Even in a healthy dog, this degenerative joint disease can begin to take its toll as your pet gets older. In simple terms, osteoarthritis is instability in the bones and joints that causes them to rub together unnaturally, creating inflammation. The bones will initially rub against joint cartilage, but eventually that cartilage erodes and leaves nothing to protect the bones from rubbing against each other. It’s incredibly painful and will present first as a limp and eventually as an inability to even move around. The risk for this disease is much higher in overweight dogs, as their joints are only designed to support so much weight.
High blood pressure and heart disease
The heart is an incredibly sophisticated organ. It grows proportionately within the body it serves and its function is to pump blood through that body to keep it alive. But what happens when its body becomes unnaturally large? The heart increases its workload to keep up with demand, but it can only handle so much strain. Eventually, it gets overworked, leading to high blood pressure, which can cause congestive heart failure. This, in turn, can lead to a number of painful respiratory and gastrointestinal problems.

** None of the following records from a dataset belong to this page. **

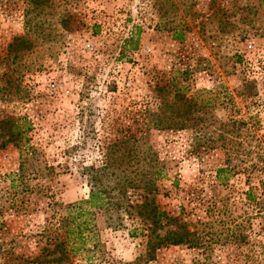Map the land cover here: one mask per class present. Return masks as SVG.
Listing matches in <instances>:
<instances>
[{
    "label": "rangeland",
    "instance_id": "obj_1",
    "mask_svg": "<svg viewBox=\"0 0 264 264\" xmlns=\"http://www.w3.org/2000/svg\"><path fill=\"white\" fill-rule=\"evenodd\" d=\"M8 120L0 264H264V0H0ZM15 126L20 149L34 152L11 186L18 152L5 134ZM107 160L137 173L125 199L164 213L157 234L184 241L148 259L138 207L117 227L97 211L94 241L49 261L60 238L43 234L56 220L48 202L86 198L78 170Z\"/></svg>",
    "mask_w": 264,
    "mask_h": 264
},
{
    "label": "trees",
    "instance_id": "obj_2",
    "mask_svg": "<svg viewBox=\"0 0 264 264\" xmlns=\"http://www.w3.org/2000/svg\"><path fill=\"white\" fill-rule=\"evenodd\" d=\"M251 80L244 81L243 85L247 87L246 94H249L248 90H251ZM181 96V95H180ZM178 96V97H180ZM5 123H10V120L0 122V128L4 127ZM241 123V122H240ZM177 126H181L177 125ZM6 142L13 143L18 152V164L17 170L8 175L11 186L13 182L18 183L23 177V173H26V169L22 167L23 163H27L33 159L34 147L26 145L24 149H20L18 139L20 138V131L17 127H13L9 132H6ZM111 162H114L113 160ZM116 162L120 163L119 160ZM109 161L107 160L102 165L94 167L91 165L82 166L78 170L81 176L85 178L87 185L89 186L87 197L72 201L68 204H57L54 202H48L49 216H55L54 223H47L43 228V234L46 232L58 233L60 240H55L52 244V248L46 252V254L57 253V256L51 258L49 261L58 262L60 259L65 258L68 254H74L81 248H84L86 243L94 241V223L93 215L95 212H99L101 216L107 221V226L117 227L121 223V219L125 216H130L129 208L138 207L135 214L142 217L144 221L148 223L147 241L145 255L148 259H151V254L158 247L164 245H177L184 241V233L167 231L163 236L157 234V230L161 228L162 218L165 217L164 213L155 209L150 204V200L142 202L138 205L130 204L127 202L126 192L130 187H135L140 183H136L134 173L132 176L127 171L123 170H109L107 166ZM109 165V164H108ZM63 172L69 171L67 166H62ZM49 170H51L49 168ZM223 171V168L217 170V173ZM32 176H37L38 171L31 172ZM46 174V173H45ZM140 177L138 182L148 184L153 179L159 177V172L139 171ZM149 176H152L149 177ZM145 192L155 194V189L152 187H145ZM153 196V195H152ZM146 202V203H145ZM109 221V222H108ZM56 234H54L56 236ZM47 243V242H45ZM46 248L44 245L42 249ZM48 261V260H47Z\"/></svg>",
    "mask_w": 264,
    "mask_h": 264
},
{
    "label": "built area",
    "instance_id": "obj_3",
    "mask_svg": "<svg viewBox=\"0 0 264 264\" xmlns=\"http://www.w3.org/2000/svg\"><path fill=\"white\" fill-rule=\"evenodd\" d=\"M84 48H86V49L89 48V43L88 42L84 44Z\"/></svg>",
    "mask_w": 264,
    "mask_h": 264
}]
</instances>
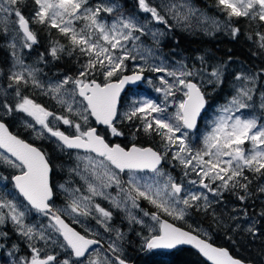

IVDD (Intervertebral Disc Disease)
As with osteoarthritis, IVDD is a degenerative disease whose likelihood increases in overweight dogs. The intervertebral disc is the piece of cartilage that sits between each spinal vertebra, acting as a sort of shock absorber for the spine. Thus, long-backed breeds such as dachshunds and corgis are particularly susceptible to IVDD. Having said that, the strain put on the spine of an obese dog can become too great to bear whether long-backed or not. This will cause the discs to slip out of place, resulting in severe back pain and, in some cases, rear limb paralysis.
Sugar Diabetes (Diabetes Mellitus)
When you eat, your body turns food into glucose (sugar), which your cells consume for energy. Meanwhile, the pancreas produces insulin, a hormone that acts as a kind of key to open cells up and allow for the entry of that glucose. In cases of diabetes mellitus, the cells build up a resistance to that insulin, rendering the “key” ineffective. Overeating plays a big role in creating that resistance. When cells recognize an abundance of nutrients flowing through the blood, they become overwhelmed by the responsibility to consume everything. Rather than taking on more than they can handle, the cells tell their insulin receptors to act like a bouncer at a crowded party and just stop letting anything in. Though diabetes can be managed, there is no cure, and your dog will require regular treatments to battle the host of painful symptoms caused by this disease.
So, what can you do to prevent obesity in your dog?
Fortunately, this part is the simplest. The key factors in obesity are a poor diet and overeating, as well as a lack of exercise. As a pet parent, these are all well within in your control. A nutritionally balanced diet served in appropriately sized portions is the first step to keeping your dog at a healthy weight. Fresh, homemade food can help keep weight at bay as well, and some companies will even send pre-portioned meals to your door based on your dog’s ideal caloric needs.
If you still start to see your pup getting a little soft around the midsection, you might not be moving enough, either! Try incorporating more activity into your lifestyles. Trust us, you’ll both feel (and look) healthier.